2026-02-28: I'd forgotten how much fun it is to optimize a compiler!

Published: 2026-02-28

Yesterday afternoon and today, I've been busy optimizing the Menai compiler. Having worked on gcc for many years I knew I enjoyed doing this, but doing this with an AI assistant takes it to a whole new level!

Menai?

Yes, "Menai", in honour of the part of North Wales I lived in for a while where I could see the Menai Straits and where my favourite bit of civil engineering is: The Menai Bridge. Menai is much easier to say than "AIFPL" and I rather like that it ends with "ai" :-)

Adding a "None" type

One of the more interesting quirks of programming languages is knowing what to call "nothing at all". Up until now, I'd been using #f to signal that there was no result from a function call (e.g. it didn't find anything useful), but it turns out that's a problem if the actual result might want to be #f.

To solve this Claude and I added a new "None" type.

This immediately triggered an interesting latent bug in the match logic.

Fixing match

The problem was we've tightened up the type system, but match was desugaring some tests to:

(integer?= temp-var 42)

If temp-var was not of the correct type then this would now throw an assertion! The test cases never tried this.

§ **Problem details**:
Transcribe the compiler-optimization post above word for word, from "To solve this" up to and including "(integer?= temp-var 42)".

§ **Supplied material**:
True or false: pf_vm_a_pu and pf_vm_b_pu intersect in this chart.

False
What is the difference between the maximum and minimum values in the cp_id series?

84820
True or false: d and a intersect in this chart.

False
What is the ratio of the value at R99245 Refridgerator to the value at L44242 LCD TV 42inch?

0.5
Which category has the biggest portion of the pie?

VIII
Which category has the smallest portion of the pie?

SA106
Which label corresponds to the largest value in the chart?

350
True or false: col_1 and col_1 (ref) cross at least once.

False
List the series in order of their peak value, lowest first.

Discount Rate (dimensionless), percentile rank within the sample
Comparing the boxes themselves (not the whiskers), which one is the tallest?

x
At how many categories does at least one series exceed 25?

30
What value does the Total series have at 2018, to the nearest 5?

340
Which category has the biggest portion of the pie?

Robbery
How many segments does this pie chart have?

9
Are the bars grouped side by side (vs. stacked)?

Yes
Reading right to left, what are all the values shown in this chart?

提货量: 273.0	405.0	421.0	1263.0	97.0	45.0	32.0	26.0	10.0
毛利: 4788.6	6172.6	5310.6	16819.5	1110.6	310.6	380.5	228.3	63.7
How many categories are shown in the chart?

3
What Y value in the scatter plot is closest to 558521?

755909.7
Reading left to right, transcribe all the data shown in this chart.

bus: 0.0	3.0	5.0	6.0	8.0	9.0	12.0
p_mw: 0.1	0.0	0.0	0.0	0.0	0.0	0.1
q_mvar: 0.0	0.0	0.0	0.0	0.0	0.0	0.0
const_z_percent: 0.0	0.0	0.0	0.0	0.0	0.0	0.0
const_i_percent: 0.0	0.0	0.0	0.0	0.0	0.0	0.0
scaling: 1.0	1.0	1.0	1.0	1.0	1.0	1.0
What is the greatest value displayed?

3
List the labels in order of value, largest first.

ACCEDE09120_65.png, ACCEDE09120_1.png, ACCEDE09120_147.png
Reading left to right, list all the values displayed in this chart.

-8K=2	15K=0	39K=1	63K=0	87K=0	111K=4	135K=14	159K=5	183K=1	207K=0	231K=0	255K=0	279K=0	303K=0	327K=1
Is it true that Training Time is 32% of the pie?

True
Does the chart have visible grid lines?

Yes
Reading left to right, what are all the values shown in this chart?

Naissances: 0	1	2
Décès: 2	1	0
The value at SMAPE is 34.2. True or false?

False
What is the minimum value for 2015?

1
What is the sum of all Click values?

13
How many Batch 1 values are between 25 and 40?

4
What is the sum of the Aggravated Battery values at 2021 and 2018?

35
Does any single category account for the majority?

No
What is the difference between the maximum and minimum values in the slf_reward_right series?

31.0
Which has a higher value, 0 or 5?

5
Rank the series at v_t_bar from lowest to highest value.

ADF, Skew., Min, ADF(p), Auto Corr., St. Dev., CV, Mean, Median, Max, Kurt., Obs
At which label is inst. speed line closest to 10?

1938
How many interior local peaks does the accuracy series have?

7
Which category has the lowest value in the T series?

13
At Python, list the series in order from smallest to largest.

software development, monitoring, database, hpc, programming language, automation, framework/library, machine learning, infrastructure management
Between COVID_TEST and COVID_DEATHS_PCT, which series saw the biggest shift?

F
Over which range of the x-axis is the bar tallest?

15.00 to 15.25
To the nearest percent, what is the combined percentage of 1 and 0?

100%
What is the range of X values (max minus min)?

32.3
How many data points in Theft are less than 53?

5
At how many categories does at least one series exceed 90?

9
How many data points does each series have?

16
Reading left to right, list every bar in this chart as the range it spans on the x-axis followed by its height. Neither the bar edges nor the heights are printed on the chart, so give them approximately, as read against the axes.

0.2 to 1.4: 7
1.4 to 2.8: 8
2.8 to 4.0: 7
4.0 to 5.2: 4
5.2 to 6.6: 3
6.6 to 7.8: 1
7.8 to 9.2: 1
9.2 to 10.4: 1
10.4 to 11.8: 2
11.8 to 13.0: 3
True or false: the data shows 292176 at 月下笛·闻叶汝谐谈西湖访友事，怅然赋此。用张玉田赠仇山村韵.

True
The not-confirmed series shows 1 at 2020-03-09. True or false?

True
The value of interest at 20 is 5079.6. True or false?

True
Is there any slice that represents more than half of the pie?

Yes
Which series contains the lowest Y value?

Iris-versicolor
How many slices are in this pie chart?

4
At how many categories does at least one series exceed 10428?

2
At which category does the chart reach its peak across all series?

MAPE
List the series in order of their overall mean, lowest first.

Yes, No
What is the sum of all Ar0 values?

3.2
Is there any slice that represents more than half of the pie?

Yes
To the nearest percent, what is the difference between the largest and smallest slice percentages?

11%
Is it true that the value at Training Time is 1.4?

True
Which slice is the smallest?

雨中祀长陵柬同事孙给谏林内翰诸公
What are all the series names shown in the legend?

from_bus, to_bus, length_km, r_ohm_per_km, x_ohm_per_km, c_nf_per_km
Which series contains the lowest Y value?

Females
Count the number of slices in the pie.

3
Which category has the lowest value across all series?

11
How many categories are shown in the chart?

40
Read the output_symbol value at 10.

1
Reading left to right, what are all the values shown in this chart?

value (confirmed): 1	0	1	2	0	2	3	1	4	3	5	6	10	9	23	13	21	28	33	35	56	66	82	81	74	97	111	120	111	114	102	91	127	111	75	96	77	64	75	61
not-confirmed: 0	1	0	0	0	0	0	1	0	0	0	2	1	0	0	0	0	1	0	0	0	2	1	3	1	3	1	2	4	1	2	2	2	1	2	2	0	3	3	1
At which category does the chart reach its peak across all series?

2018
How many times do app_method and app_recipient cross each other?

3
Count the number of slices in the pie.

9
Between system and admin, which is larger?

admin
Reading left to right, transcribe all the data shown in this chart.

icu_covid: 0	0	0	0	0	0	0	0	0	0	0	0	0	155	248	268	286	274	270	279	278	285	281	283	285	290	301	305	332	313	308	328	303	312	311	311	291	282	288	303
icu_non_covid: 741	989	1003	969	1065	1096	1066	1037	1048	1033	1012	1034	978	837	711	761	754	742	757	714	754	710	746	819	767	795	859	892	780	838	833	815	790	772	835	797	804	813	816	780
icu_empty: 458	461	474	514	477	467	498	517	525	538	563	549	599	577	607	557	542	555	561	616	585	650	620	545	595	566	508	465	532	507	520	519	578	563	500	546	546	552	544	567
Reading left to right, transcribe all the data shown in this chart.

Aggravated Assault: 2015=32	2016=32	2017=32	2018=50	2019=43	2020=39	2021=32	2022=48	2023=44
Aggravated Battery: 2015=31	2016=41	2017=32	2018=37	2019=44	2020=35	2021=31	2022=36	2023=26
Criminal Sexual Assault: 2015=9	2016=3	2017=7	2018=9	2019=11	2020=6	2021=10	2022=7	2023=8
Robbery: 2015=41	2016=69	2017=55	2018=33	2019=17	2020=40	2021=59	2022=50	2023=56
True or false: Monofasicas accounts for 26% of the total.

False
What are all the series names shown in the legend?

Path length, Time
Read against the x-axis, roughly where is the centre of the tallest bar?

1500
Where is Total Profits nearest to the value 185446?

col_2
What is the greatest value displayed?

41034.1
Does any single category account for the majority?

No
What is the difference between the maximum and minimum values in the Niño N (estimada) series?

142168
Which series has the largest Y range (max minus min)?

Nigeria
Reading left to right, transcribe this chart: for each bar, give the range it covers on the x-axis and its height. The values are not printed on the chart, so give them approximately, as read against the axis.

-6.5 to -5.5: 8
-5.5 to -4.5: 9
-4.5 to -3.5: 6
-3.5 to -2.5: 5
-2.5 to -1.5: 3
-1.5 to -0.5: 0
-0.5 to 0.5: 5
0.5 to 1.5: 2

§ **Written reply**:
To solve this Claude and I added a new "None" type.

This immediately triggered an interesting latent bug in the match logic.

Fixing match

The problem was we've tightened up the type system, but match was desugaring some tests to:

(integer?= temp-var 42)